Mar 23 2008 8:00P Music Hall of Williamsburg (with Xiu Xiu) Brooklyn, New York
Mar 27 2008 8:00P Black Cat (with Xiu Xiu) Washington DC
Apr 2 2008 8:00P Canal Room (Headlining) New York, New York

Village Voice – “[Music for Tourists] It’s soft, honest, and wholeheartedly intimate”

Time Out NY – “His strong command of the piano and quirky operatic voice call to mind Regina Spektor. Like her, he combines classical sensibilities with folky ones, inviting cello lines and harmonium drone into his ballads”

NPR Song of the Day – “Garneau relies on minimal instrumentation — a smattering of piano and cello, to go with his dangerously beautiful voice — and the result is a chilling disquiet”

Stylus – “Garneau charmingly spins the most banal aspects of everyday existence into whimsy”

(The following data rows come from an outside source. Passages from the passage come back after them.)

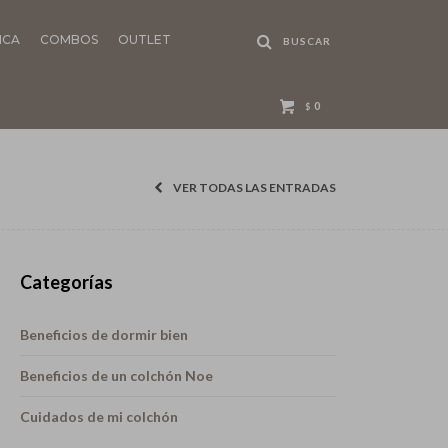
NCA
COMBOS
OUTLET
0
$
VER TODAS LAS ENTRADAS
Categorías
Beneficios de dormir bien
Beneficios de un colchón Noe
Cuidados de mi colchón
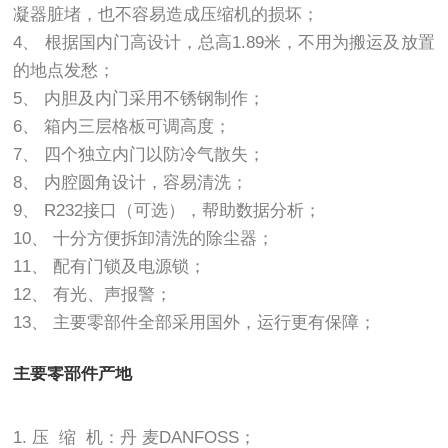
凝器脏堵，也不容易造成压缩机的损坏；
4、 根据国内门高设计，总高1.89米，不用为搬运及放置
的地点发愁；
5、 内胆及内门采用不锈钢制作；
6、 箱内三层格板可调高度；
7、 四个独立内门以防冷气散失；
8、 内腔圆角设计，容易清洗；
9、 R232接口（可选），帮助数据分析；
10、 十分方便拆卸清洗的除尘器；
11、 配有门锁及电源锁；
12、 有光、声报警；
13、 主要零部件全部采用国外，运行更有保障；
主要零部件产地
1. 压 缩 机：丹 麦DANFOSS；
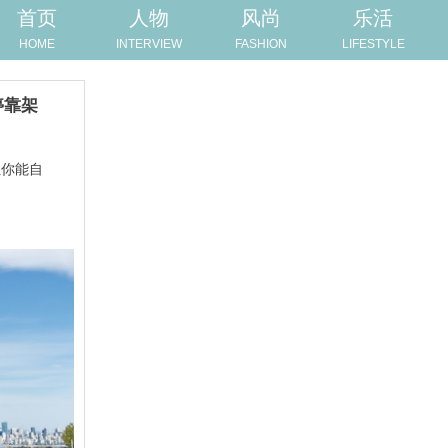
首页
人物
风尚
乐活
HOME
INTERVIEW
FASHION
LIFESTYLE
停靠架
让你能自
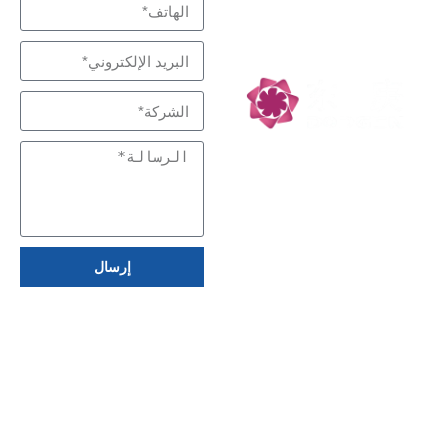
التكنولوجيا منخفضة
الكربون
إرسال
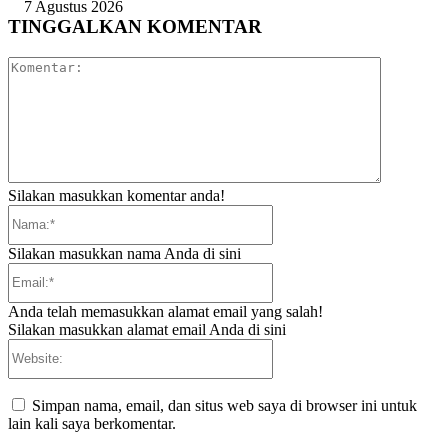
7 Agustus 2026
TINGGALKAN KOMENTAR
Komentar:
Silakan masukkan komentar anda!
Nama:*
Silakan masukkan nama Anda di sini
Email:*
Anda telah memasukkan alamat email yang salah!
Silakan masukkan alamat email Anda di sini
Website:
Simpan nama, email, dan situs web saya di browser ini untuk
lain kali saya berkomentar.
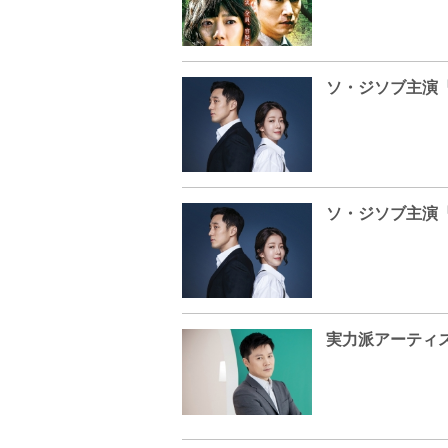
ソ・ジソブ主演『
ソ・ジソブ主演『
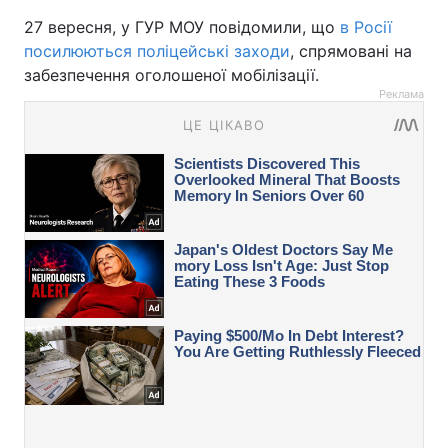
27 вересня, у ГУР МОУ повідомили, що
в Росії
посилюються поліцейські заходи
, спрямовані на
забезпечення оголошеної мобілізації.
Реклама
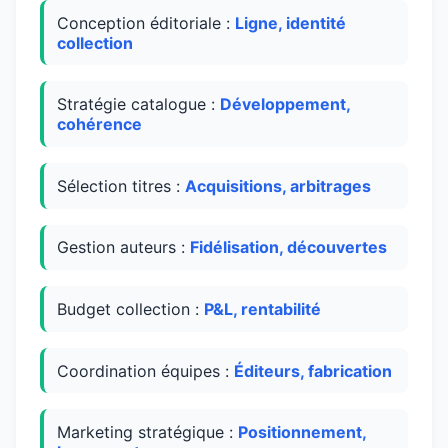
Conception éditoriale :
Ligne, identité
collection
Stratégie catalogue :
Développement,
cohérence
Sélection titres :
Acquisitions, arbitrages
Gestion auteurs :
Fidélisation, découvertes
Budget collection :
P&L, rentabilité
Coordination équipes :
Éditeurs, fabrication
Marketing stratégique :
Positionnement,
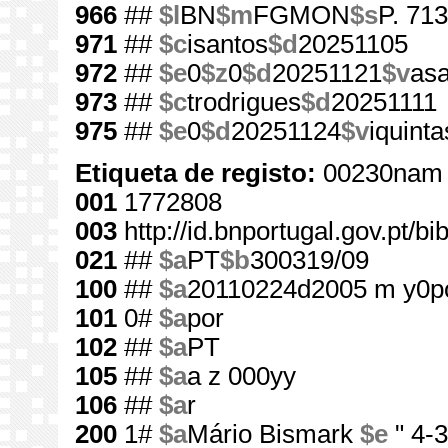
966
##
$l
BN
$m
FGMON
$s
P. 71
971
##
$c
isantos
$d
20251105
972
##
$e
0
$z
0
$d
20251121
$v
asa
973
##
$c
trodrigues
$d
20251111
975
##
$e
0
$d
20251124
$v
iquinta
Etiqueta de registo:
00230nam 
001
1772808
003
http://id.bnportugal.gov.pt/b
021
##
$a
PT
$b
300319/09
100
##
$a
20110224d2005 m y0p
101
0#
$a
por
102
##
$a
PT
105
##
$a
a z 000yy
106
##
$a
r
200
1#
$a
Mário Bismark
$e
" 4-3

Chris Garneau’s voice lies somewhere between liquid and matter on the scale of all that is and ever was. He is certainly a rare bird. When he’s not spending his free time at the town fairs, Chris can be found at his piano, singing haunting strains and playful stanzas, both as refreshing as amber pints of beer on humid summer evenings. His music is uniquely Brooklyn in substance, but in his musical valise he carries souvenirs from his former residences of Boston, France, and New Jersey, all of which inform his style. With his brow alternating between a doleful furrow and a mischievous arch, Garneau communicates simply and frankly about issues ranging from reverberating sorrow to Hamburger Helperâ„¢.

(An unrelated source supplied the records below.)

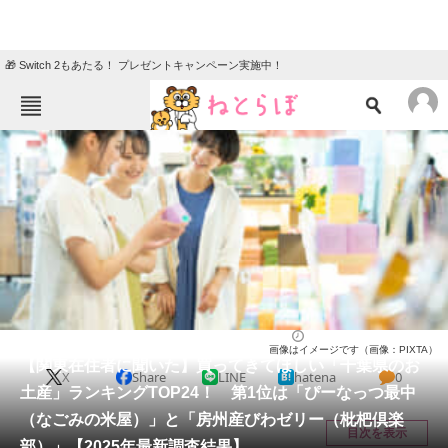
🎁 Switch 2もあたる！ プレゼントキャンペーン実施中！
ねとらぼメニュー
TOP
ニュース
エンタメ
クイズ
グルメ
地域
住まい
教育・育児
動物
リサーチ
千葉県
2025/07/06 17:30（公開）
画像はイメージです（画像：PIXTA）
会員記事
【関東在住者に聞いた】買ってきてほしい「千葉県のお
X
Share
LINE
hatena
0
土産」ランキングTOP24！ 第1位は「ぴーなっつ最中
メディア
（なごみの米屋）」と「房州産びわゼリー（枇杷倶楽
目次を表示
部）」【2025年最新調査結果】
注目記事を集めた総合ページ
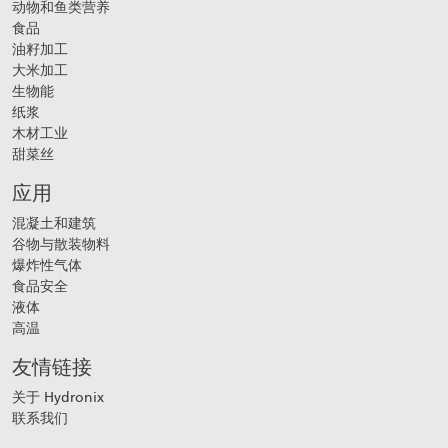
动物和鱼类营养
食品
油籽加工
大米加工
生物能
纸浆
木材工业
甜菜丝
应用
混凝土和建筑
谷物与散装物料
爆炸性气体
食品安全
液体
高温
友情链接
关于 Hydronix
联系我们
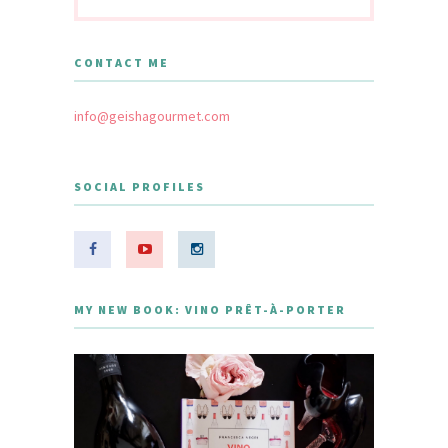
CONTACT ME
info@geishagourmet.com
SOCIAL PROFILES
MY NEW BOOK: VINO PRÊT-À-PORTER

The Brooklyn-based singer-songwriter has released his debut full-length “Music for Tourists” on Absolutely Kosher Records after Jamie Stewart of Xiu Xiu brought him to the label’s attention in spring of 2006. Most of “Music for Tourists” is the bare essentials. Some tracks were recorded live in the studio, others mildly produced
with a few simple and organic layers. When all was settled, Garneau emerged with thirteen songs and a hidden fourteenth track–a cover of Elliott Smith’s “Between the Bars”–all of them hard-won and beautifully crafted.

A music video for “Relief”, directed by Daniel Stessen and Dori Oskowitz (filmed in LA summer 2005) is like a memory pulled from that gloaming of sleep between dreaming and wakefulness. But the memory has been sharpened and placed at an all-night diner, where poorly-disguised transvestites, rumpled-suited businessmen,
hipsters, truckers and young lovers gather to take refuge from the city outside.

Garneau’s first national tour begins May 12th in Chicago at the Old Town School of Folk Music. On tour, he will be accompanied by right-hand man Saul Simon-Macwilliams playing drums and harmonium, Eleanor Norton playing cello, and Coco Magoo on upright bass.